Proteins are ubiquitous, very diverse, and participate in virtually every cellular process. This functional diversity arises from the defined three-dimensional structure that a protein’s polypeptide chain folds into based on its amino acid sequence. The folding process is finely tuned and easily disturbed, which is apparent through the large number of diseases caused by protein misfolding. Given this context, it is remarkable how the variety of proteins evolved. It turns out that Nature achieved this with a trick, namely by reusing successfully folding fragments and by recombining these to create diversity. In large proteins we can clearly identify independently folding units called protein domains. Similarly folded domains are found in different combinations in multi-domain proteins. Thus, the domain evidently constitutes an evolutionary unit. But also beyond the size of domains, smaller fragments have been identified that likely served as building blocks during the evolution of the domains themselves. Duplication and fusion as well as recombination of protein fragments are believed to be the major mechanisms during the evolution of folded proteins. Both have been tested in protein engineering experiments and appear to provide a good template for protein design.
Based on these observations we set out to develop a general protein design approach using the principle of recombination. Using sensitive sequence comparison methods, we identified more than thousand such evolutionary successful protein fragments and generated a database called Fuzzle (short for Fold Puzzle) that is easily accessible as a webserver. We further classified the fragments based on their associated functions. These fragments can now be used as building blocks in protein design. To test this, we chose a couple of fragments from different folds and tested them in recombination experiments. We were able to build stable hybrid proteins and even achieved the transfer of functional sites with particular fragments.
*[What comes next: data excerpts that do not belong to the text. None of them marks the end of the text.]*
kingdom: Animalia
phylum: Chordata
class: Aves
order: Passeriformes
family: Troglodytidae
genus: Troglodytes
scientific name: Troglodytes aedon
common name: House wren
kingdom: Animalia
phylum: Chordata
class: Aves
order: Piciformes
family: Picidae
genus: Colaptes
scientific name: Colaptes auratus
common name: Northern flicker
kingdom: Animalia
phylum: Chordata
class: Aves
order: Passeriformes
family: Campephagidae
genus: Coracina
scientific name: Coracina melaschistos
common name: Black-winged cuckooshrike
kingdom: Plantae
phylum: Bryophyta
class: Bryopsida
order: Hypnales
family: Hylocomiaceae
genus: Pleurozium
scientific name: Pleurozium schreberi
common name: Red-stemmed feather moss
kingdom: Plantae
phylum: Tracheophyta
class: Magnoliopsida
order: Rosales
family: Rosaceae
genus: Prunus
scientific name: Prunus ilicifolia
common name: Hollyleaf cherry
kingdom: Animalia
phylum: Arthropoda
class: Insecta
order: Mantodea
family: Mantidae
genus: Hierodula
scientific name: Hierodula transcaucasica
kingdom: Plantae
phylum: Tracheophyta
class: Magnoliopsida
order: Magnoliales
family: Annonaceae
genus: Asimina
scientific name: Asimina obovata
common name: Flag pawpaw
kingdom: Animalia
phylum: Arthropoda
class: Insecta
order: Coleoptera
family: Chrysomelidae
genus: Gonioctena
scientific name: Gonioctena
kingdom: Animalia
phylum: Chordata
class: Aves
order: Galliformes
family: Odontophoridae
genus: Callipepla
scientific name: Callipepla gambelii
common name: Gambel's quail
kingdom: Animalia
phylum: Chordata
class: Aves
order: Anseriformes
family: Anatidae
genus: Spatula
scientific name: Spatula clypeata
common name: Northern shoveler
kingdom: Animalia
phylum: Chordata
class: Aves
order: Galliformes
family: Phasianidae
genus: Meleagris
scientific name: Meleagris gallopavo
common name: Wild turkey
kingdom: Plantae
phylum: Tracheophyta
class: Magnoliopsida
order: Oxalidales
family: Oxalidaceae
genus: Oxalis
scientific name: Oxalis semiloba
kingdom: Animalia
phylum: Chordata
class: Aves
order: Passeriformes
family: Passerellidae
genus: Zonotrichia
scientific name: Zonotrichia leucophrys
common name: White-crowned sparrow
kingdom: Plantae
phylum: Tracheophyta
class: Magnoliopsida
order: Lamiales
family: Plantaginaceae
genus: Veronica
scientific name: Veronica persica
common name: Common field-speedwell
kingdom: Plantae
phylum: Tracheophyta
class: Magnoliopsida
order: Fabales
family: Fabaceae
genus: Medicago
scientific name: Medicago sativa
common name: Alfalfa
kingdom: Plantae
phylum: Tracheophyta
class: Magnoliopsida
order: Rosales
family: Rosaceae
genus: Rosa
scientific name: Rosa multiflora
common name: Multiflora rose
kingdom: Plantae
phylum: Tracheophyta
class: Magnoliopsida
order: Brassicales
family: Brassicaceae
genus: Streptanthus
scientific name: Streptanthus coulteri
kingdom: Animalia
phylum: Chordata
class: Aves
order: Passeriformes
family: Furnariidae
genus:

Based on these insights we implemented a computational tool called Protlego that automates the generation of hybrid protein and their analysis.
Overall, the Protein Lego project enabled important insights into two related research fields, namely evolution and design or proteins. The databases and tools we provide enable protein scientists to explore evolutionary relationships and protein engineers to choose building blocks for the construction of new proteins. In fact, we provide a unique engineering methodology that offers an innovative new route to rationally design proteins by assembling existing protein pieces in a Lego-like manner. We have significantly contributed to increasing the general understanding of sequence-structure-function relations in proteins and our ability to design complex, custom-made proteins, which has impact simultaneously both in synthetic biology and bioengineering.